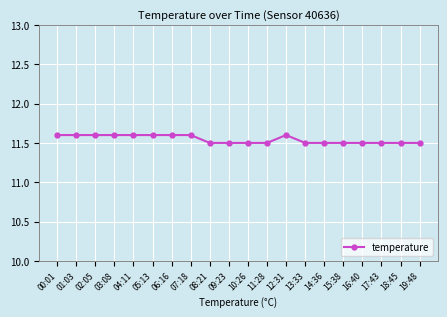

The chart shows a value of 15.1 at 18:45. True or false?

False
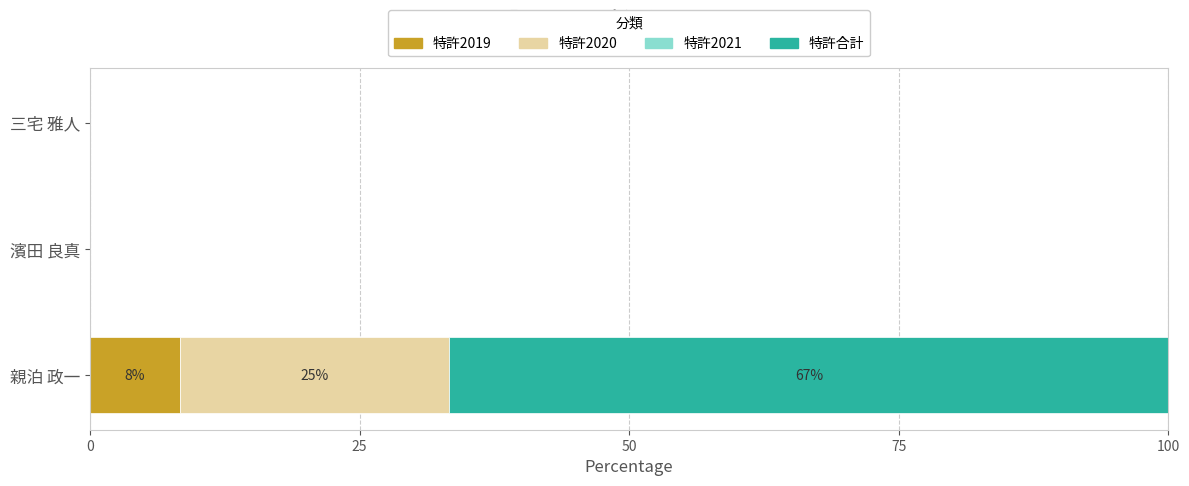

What is the total value across all series at 親泊 政一?

100.0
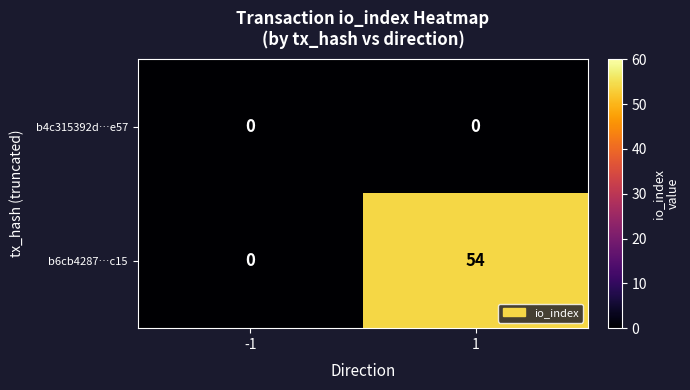

Is it true that b6cb4287…c15 equals 54 at 1?

True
———
**Instructions for the task:**
Identify each line in the material above that contains the string "value", and copy those lines in full. Case counts, so a form with different capitalization does not match.

**Answer below:**
The chart shows a value of 15.1 at 18:45. True or false?
What is the total value across all series at 親泊 政一?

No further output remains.